Stored data:
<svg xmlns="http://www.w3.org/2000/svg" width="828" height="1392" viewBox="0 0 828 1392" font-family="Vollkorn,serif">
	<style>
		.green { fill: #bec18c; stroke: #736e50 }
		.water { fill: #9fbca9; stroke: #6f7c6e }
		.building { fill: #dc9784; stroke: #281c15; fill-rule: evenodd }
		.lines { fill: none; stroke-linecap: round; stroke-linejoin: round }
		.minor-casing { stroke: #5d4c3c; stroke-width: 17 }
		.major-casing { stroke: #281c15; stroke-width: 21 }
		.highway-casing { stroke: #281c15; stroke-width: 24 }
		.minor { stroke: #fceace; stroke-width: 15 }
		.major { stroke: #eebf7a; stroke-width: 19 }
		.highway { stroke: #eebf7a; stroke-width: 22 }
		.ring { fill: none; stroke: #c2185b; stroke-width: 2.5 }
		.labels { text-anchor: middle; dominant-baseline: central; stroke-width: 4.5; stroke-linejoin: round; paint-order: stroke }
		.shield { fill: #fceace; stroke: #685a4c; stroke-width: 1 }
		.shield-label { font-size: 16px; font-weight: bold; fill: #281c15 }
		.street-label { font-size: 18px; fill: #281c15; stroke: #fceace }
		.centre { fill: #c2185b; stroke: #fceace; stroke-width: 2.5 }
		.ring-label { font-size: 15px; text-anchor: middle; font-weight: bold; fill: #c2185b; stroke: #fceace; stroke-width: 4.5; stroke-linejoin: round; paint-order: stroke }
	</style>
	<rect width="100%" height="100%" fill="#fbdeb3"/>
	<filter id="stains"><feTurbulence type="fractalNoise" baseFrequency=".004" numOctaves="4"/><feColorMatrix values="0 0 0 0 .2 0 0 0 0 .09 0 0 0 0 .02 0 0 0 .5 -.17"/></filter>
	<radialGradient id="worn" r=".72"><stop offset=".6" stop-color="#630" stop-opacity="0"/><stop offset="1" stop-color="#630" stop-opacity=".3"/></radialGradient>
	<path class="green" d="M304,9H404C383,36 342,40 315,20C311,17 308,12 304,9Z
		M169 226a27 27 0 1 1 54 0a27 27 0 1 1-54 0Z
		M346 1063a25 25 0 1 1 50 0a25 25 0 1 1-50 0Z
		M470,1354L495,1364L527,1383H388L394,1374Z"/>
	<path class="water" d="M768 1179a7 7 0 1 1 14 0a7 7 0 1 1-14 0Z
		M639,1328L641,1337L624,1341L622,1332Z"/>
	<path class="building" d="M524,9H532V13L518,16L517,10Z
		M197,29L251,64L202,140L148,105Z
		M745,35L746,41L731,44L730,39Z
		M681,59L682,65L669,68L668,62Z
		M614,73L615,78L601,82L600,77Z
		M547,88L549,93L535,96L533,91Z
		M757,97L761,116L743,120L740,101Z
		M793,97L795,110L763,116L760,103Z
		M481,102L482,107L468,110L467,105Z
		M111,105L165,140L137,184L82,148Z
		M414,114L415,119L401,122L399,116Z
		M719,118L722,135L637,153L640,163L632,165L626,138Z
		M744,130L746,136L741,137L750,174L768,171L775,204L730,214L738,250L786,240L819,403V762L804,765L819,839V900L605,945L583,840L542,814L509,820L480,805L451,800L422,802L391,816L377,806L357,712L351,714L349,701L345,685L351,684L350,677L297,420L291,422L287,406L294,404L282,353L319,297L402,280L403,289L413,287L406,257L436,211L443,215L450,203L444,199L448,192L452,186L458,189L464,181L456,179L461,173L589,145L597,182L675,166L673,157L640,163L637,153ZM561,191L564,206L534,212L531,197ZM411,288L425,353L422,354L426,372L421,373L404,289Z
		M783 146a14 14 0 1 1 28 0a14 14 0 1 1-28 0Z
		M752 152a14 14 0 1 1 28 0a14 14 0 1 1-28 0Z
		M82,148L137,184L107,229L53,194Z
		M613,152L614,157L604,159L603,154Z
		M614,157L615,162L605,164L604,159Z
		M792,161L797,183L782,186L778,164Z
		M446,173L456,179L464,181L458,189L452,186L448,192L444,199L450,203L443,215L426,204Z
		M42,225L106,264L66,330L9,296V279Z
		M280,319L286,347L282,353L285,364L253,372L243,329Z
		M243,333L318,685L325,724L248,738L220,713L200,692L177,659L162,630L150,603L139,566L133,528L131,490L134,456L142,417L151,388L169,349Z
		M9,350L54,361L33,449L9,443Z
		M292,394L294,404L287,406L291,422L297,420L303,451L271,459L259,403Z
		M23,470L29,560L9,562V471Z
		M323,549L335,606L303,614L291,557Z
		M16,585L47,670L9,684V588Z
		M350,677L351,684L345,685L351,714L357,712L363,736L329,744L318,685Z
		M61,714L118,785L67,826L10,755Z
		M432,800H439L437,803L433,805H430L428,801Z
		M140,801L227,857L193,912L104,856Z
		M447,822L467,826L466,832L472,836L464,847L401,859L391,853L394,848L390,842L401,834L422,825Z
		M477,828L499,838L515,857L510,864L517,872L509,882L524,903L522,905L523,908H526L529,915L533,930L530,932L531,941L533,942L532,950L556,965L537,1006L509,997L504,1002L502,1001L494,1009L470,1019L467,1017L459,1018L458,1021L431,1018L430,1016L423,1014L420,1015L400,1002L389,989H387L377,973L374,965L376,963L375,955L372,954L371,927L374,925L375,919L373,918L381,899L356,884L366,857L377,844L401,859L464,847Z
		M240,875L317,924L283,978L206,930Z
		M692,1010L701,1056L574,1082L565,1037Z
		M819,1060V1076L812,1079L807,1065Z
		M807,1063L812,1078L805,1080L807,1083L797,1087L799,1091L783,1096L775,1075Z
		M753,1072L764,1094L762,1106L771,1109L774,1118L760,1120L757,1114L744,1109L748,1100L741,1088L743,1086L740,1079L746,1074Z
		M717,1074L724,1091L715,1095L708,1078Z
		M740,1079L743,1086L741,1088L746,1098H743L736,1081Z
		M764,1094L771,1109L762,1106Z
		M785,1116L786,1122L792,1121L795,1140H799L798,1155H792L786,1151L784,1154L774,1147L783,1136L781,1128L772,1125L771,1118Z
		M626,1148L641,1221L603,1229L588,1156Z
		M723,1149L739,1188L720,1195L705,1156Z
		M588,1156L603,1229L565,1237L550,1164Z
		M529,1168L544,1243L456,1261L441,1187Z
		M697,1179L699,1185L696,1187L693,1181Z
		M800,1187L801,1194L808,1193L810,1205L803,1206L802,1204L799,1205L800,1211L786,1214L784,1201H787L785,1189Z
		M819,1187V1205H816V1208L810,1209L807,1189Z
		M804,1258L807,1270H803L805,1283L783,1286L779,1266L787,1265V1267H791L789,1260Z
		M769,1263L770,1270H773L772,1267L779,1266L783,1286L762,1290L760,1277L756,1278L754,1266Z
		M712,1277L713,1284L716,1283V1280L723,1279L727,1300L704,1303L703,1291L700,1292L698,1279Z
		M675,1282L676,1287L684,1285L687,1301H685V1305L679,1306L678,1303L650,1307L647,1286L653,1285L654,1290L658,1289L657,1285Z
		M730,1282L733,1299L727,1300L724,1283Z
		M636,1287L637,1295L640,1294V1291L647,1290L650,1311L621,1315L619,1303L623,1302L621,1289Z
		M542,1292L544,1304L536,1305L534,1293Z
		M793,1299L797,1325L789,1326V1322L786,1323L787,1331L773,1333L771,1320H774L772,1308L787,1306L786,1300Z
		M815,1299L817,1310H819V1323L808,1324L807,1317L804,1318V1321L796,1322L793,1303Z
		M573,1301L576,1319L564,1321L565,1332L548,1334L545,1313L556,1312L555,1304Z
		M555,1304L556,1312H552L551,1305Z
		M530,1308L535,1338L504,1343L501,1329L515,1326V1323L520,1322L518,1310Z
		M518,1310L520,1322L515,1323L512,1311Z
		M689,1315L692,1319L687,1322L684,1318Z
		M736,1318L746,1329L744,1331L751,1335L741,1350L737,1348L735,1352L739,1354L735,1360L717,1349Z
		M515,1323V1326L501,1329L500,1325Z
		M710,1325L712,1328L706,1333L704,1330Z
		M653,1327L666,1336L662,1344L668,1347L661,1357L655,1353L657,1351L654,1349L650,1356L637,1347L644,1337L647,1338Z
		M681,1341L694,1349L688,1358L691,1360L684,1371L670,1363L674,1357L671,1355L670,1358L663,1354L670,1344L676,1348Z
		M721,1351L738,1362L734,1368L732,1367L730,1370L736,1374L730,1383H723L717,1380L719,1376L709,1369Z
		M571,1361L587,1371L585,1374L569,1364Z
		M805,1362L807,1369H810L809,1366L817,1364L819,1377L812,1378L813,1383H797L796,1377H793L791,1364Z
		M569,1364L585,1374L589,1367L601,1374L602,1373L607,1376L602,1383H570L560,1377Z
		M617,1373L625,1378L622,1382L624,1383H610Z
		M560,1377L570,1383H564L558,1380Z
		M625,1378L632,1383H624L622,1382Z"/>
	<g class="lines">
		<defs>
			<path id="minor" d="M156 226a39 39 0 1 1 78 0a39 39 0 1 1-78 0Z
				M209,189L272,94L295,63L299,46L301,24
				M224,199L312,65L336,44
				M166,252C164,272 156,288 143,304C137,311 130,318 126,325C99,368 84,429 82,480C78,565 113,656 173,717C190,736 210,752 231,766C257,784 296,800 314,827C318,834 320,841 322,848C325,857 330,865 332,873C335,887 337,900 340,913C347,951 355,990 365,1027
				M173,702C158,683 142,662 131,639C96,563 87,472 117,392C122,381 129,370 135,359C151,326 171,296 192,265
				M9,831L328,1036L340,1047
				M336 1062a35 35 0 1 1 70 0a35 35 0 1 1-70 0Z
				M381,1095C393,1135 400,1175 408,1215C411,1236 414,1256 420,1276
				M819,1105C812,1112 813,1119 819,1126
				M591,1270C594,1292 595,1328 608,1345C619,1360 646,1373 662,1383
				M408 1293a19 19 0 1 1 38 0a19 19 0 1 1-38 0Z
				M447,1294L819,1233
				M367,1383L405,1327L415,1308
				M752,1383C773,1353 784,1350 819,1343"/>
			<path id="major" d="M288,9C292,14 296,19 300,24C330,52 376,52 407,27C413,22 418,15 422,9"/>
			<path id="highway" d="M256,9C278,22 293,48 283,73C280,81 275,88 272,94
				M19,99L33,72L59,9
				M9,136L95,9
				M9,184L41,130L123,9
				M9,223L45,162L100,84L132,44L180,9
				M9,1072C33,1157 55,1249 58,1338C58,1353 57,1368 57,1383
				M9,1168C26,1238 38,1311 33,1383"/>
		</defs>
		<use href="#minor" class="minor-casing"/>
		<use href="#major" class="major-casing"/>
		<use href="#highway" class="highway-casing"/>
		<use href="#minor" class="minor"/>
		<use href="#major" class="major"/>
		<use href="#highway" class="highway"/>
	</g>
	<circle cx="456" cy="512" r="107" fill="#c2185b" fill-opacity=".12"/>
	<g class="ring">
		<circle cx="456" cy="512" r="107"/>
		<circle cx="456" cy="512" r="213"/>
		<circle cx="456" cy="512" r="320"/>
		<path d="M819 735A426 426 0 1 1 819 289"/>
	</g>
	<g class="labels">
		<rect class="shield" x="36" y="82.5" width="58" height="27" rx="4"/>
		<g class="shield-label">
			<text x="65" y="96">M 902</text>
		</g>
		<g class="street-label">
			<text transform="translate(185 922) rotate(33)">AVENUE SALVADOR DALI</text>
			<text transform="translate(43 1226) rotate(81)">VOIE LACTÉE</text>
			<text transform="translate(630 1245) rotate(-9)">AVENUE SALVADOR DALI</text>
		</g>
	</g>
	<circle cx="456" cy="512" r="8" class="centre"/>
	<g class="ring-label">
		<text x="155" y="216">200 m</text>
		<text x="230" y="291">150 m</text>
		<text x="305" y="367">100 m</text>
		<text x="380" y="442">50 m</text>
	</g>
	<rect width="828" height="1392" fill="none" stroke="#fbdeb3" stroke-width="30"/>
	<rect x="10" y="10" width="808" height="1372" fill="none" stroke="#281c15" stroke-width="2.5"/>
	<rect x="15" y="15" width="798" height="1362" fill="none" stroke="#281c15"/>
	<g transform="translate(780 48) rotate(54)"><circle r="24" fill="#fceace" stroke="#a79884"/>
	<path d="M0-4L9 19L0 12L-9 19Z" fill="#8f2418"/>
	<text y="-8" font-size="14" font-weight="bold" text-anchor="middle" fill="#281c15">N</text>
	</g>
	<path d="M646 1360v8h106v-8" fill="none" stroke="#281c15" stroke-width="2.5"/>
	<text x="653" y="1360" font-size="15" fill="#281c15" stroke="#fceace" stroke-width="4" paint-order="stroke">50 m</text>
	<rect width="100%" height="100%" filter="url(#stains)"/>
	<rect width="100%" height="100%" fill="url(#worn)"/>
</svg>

# Goal of the exercise
Search the entries for the word "lines", then gather every line that has it.

# Exercise output
		.lines { fill: none; stroke-linecap: round; stroke-linejoin: round }
	<g class="lines">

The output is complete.